Bild: Als die konservative Welt noch in Ordnung war: Peter Kurth 2005 als Nachw…
Berlin taz | Peter Kurths ehemalige CDU-Parteifreunde hätten es wohl schon
länger ahnen können – allein wenn sie auf seine Freundesliste auf Facebook
geklickt hätten. Denn dort findet sich eine breite Auswahl an
AfD-Politikern und Rechtsextremen, mit denen der eigentlich bis vor Kurzem
als liberal geltende und offen schwul lebende Ex-CDU-Finanzsenator
befreundet ist: AfD-Chef Tino Chrupalla ist dabei, ebenso der Schatzmeister
aus dem Vorstand der extrem rechten Partei, Carsten Hütter, sowie der
ehemalige AfD-Sprecher Christian Lüth, der fristlos entlassen wurde,
nachdem dessen menschenverachtende Äußerungen über die „Vergasung“ von
Migranten bekannt geworden waren.
Doch Kurth ist nicht nur befreundet mit Rechtsextremen, er hat die rechte
Szene auch finanziell unterstützt: Am Donnerstag enthüllte die
[1][antifaschistische Recherche-Plattform Exif] zusammen mit dem
[2][ARD-Magazin „Monitor]“, dass der Politiker bereits 2019 noch als
CDU-Mitglied einem Tarnverein der Identitären Bewegung 120.000 Euro
überwies. Diese habe Steve H., ein Aktivist der Identitären Bewegung,
anschließend für einen Hauskauf verwendet, wie aus Kontoauszügen
hervorgeht.
Das damit finanzierte „patriotische Hausprojekt“ im österreichischen
Steyregg, einem Vorort von Linz, dient mittlerweile unter dem Namen
„Castell Aurora“ als [3][Treffpunkt für den internationalen
Rechtsextremismus] – auch AfD-Mandatsträger waren bereits zu Gast. Gerade
am Mittwoch sprach der neofaschistische Vordenker Götz Kubitschek dort.
Bereits [4][Mitte Januar war bekannt geworden], dass Kurth auch in ein
Identitären-Projekt in Chemnitz investiert haben soll.
Kubitschek war auch im Juli 2023 bei einer Party von Peter Kurth in dessen
Privatwohnung zu Gast, über die [5][zuerst der Spiegel berichtete] und
[6][auf deren Gästeliste kaum ein prominenter Neonazi fehlen durfte]: Der
Posterboy der Identitären, Martin Sellner, spätestens seit den
[7][Correctiv-Recherchen] bekannt für seine massenhaften Vertreibungspläne
auch gegenüber Deutschen mit Migrationshintergrund, war dort – ebenso der
[8][extrem rechte AfD-Spitzenkandidat für die EU-Wahl, Maximilian Krah],
der an dem Abend sein Buch „Politik von rechts“ vorstellte. Auch Höckes
parlamentarischer Geschäftsführer, Torben Braga, und die [9][Berliner
AfD-Chefin Kristin Brinker waren dabei].
## Alter Herr der rechtsextremen Burschenschaft Gothia
Interessant ist auch die Anwesenheit von Mathilda Martina Huss, der das
„Gästehaus am Lehnitzsee“ in Potsdam gehört, in der der Identitäre Selln…
im November um Unterstützung für seine Deportationsfantasien warb. Auch
dort waren CDU-Mitglieder vor Ort.

Selbst versuchen — Schreib den Artikel über Peter Kurth und seine Nähe zur rechten Szene im Anschluss an seinen letzten Satz weiter. Die Auflistung wird dafür nicht gebraucht.

Daten zur Auswertung —
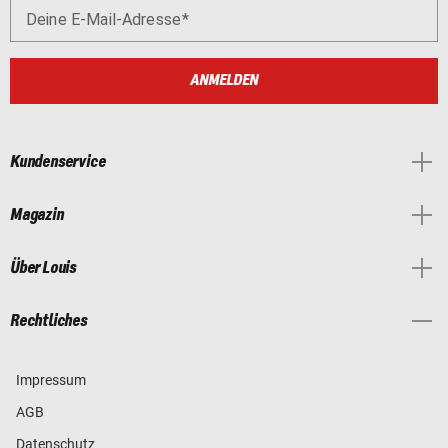
Deine E-Mail-Adresse
ANMELDEN
Kundenservice
Magazin
Über Louis
Rechtliches
Impressum
AGB
Datenschutz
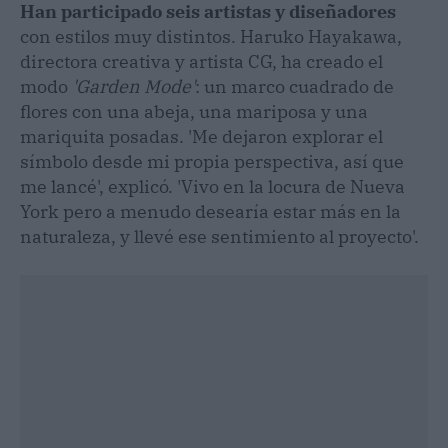
Han participado seis artistas y diseñadores
con estilos muy distintos. Haruko Hayakawa,
directora creativa y artista CG, ha creado el
modo
'Garden Mode'
: un marco cuadrado de
flores con una abeja, una mariposa y una
mariquita posadas. 'Me dejaron explorar el
símbolo desde mi propia perspectiva, así que
me lancé', explicó. 'Vivo en la locura de Nueva
York pero a menudo desearía estar más en la
naturaleza, y llevé ese sentimiento al proyecto'.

Schriftliche Antwort —
Kurth war bis zum letzten Herbst CDU-Mitglied und ist aber offenkundig
schon länger bestens in der rechtsextremen Szene vernetzt. Eine
Scharnierfunktion kommt dabei offenbar der extrem rechten Berliner
Burschenschaft Gothia zu. Dort ist Kurth erster Vorsitzender der „Alten
Herren“.
Bei Burschenschaftsabenden traten in Vergangenheit sowohl hochrangige
Politiker von CDU und SPD auf als auch Neonazis. Der ehemalige Regierende
Bürgermeister Eberhard Diepgen sprach bei Gothia ebenso wie Egon Bahr und
Rechtsextreme wie der Holocaust-Leugner Horst Mahler, der Geschäftsführer
des Institut für Staatspolitik, Erik Lehnert, aber auch AfD-Politiker wie
Hans-Thomas Tillschneider. Im Garten des Verbindungshauses in
Berlin-Zehlendorf [10][grillten schon 2017 Identitäre zusammen mit dem
AfD-Nachwuchs] aus der „Jungen Alternative“.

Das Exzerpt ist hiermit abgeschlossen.